The atomic property defined by an observation transition is considered TRUE in any state of the model in which it is enabled.
You may use both pre and inhibitor arcs in your definition of an observation transition, but not post arcs, as it will not be fired anyway. Guards are also allowed on observation transitions.
You may define as many observation transitions as you wish, only those that are used in the LTL formula to be checked will be taken into account at state-space generation time.
There are currently two ways of defining observation transitions :
Directly from your model editor (Macao or GreatSPN). A transition with name starting by PROP_ is considered to be an observation transition and is treated accordingly.
Create a text file in which you define your observation transitions in a straightforward textual format. See page TobsFormat for a description of this text format. Pass this file as the "-p" (for properties) option to Snow.
Export the model to GreatSPN .net/.def format using Snow.
From Macao, simply invoke the GreatSPN tools. Model will be generated in
I think all you need is to use one of the menu entries ending with RG or SRG, and the .net/.def files will appear in the depths of the FrameKit workspace.
This export can fail badly on syntax errors (hence the previous step).
2.3. Preparing the model for GreatSPN
Once you've got the .net/.def files, you have to process them through the trans2prop.pl script. There is one version in ~adl/data/work/trans2prop.pl, but I know Yann and Soheib have an improved one so it could read net drawn using the drawing tool of GreatSPN.
If you have toto.net and toto.def, the process should look as follows.
% ls toto.* toto.def toto.net % trans2prop.pl toto % mv toto.nettmp toto.net % ls toto.* toto.def toto.net toto.tobs
Do not forget this mv.
The resulting toto.tobs contains all the observing transitions that have been extracted from toto.net.
2.4. Model-checking with Spot
Go back into Spot's source tree, and visit the iface/gspn/ directory. Amongst other things, this directory should contain two programs named ltlgspn-rg and ltlgspn-srg. These two programs can be used identically, only the GreatSPN implementation changes. They should display their usage when run without argument.
If your toto model contains two observing transitions PROP_FOO and PROP_BAR, you can verify the LtlFormula FOO U BAR with
% ./ltlgspn-srg -e -f '!("FOO" U BAR)' FOO BAR
F is an LTL operator, so FOO needs double-quotes so that Spot does not interpret it as F(OO). (See LtlSyntax for details.)

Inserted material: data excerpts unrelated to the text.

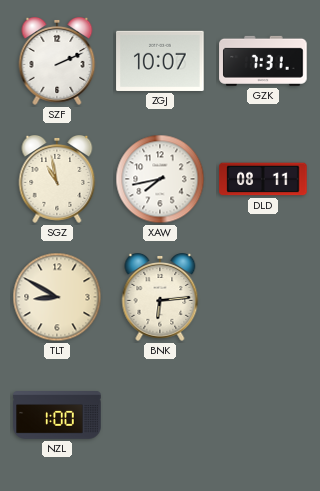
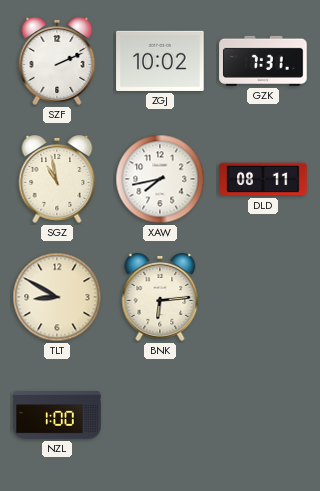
ZGJ: 10:07 -> 10:02
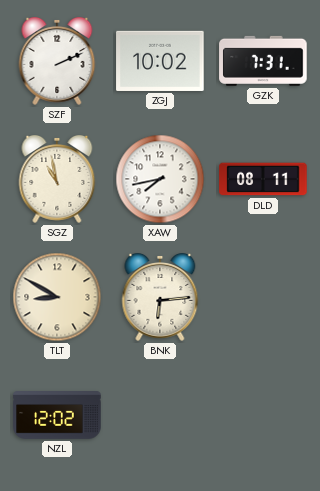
NZL: 1:00 -> 12:02
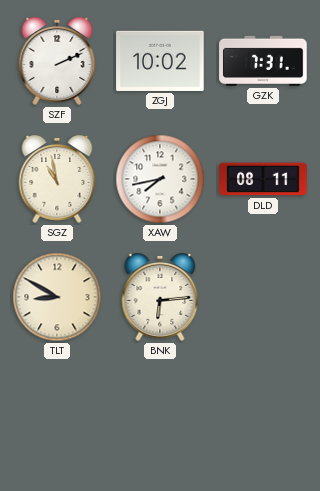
NZL: 12:02 -> none
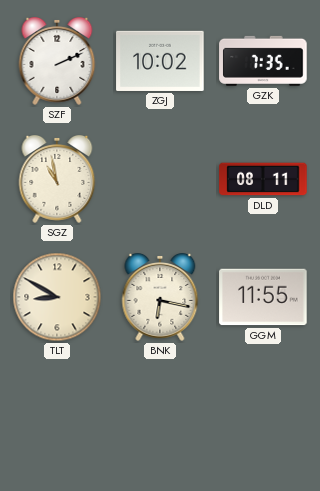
GZK: 7:31 -> 7:35
XAW: 7:43 -> none
BNK: 6:14 -> 6:17
GGM: none -> 11:55
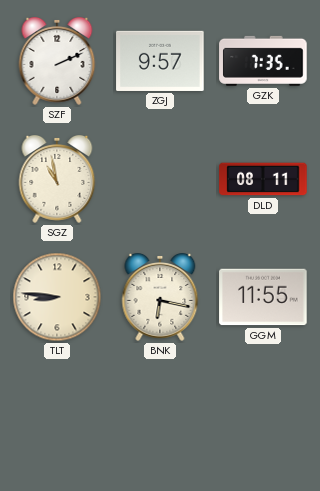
ZGJ: 10:02 -> 9:57
TLT: 8:50 -> 8:46
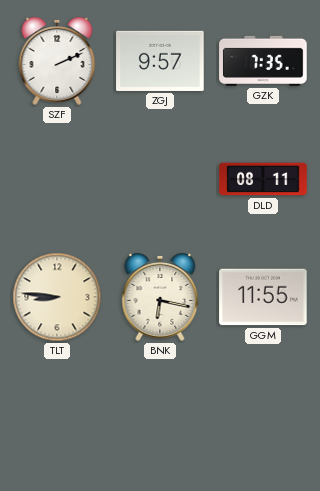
SGZ: 10:58 -> none
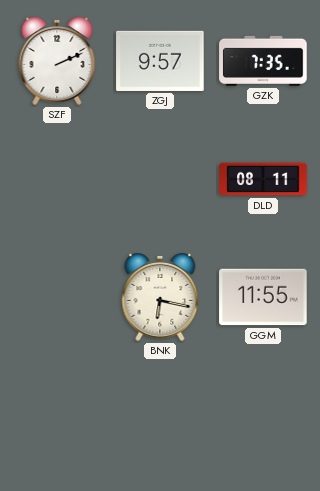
TLT: 8:46 -> none
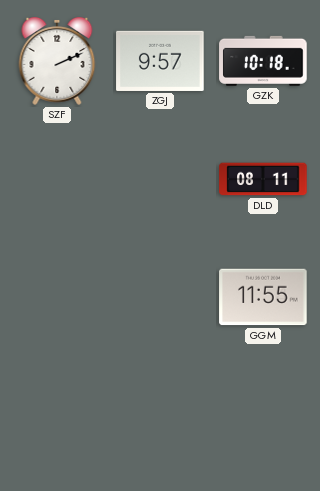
GZK: 7:35 -> 10:18
BNK: 6:17 -> none
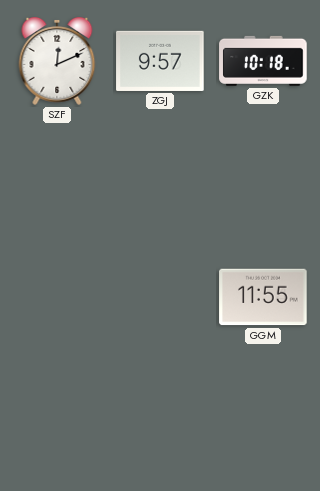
SZF: 2:11 -> 12:11
DLD: 08:11 -> none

- in this interface it's the user's job to negate the formula to verify
(hence the leading ! operator).
Let me stress that these are test programs for Spot and should not be used in FrameKit as-is. (In fact these are scripts that run some hidden binaries in a way they can use the Spot library even though it is not installed. That's why you cannot move them.) Decent user utilities with an interface suitable to FrameKit have yet to be done, and once that is done they will be installed by make install.
3. Using Soheib's work (SSP)
You should prepare the following elements:
a toto.def/toto.net pair for the symmetric par of the model
a control automaton toto.con with the asymmetries
a file defining the atomic properties toto.prop
Ask Soheib for details. I've stored one of his example in ~adl/data/ex-soheib-ssp/.
In Spot's iface/gspn/ you can use ./ltlgspn-ssp like the two other, except you must additionally specify the control automaton. ./ltlgspn-ssp also allow three emptiness-check variants corresponding to Soheib's works on inclusion checking.
./ltlgspn-ssp -c -e2 -f ~adl/data/ex-soheib-ssp/WCSsym \ 'AT2 U ID2' ~adl/data/ex-soheib-ssp/WCSsym.con AT2 ID2
Beware that the -c option (which computes a counter-example instead of a empty/non-empty answer) can be very expensive because it enumerate all the paths in a strongly connected component. (This is true for ltlgspn-rg and ltlgspn-srg as well.)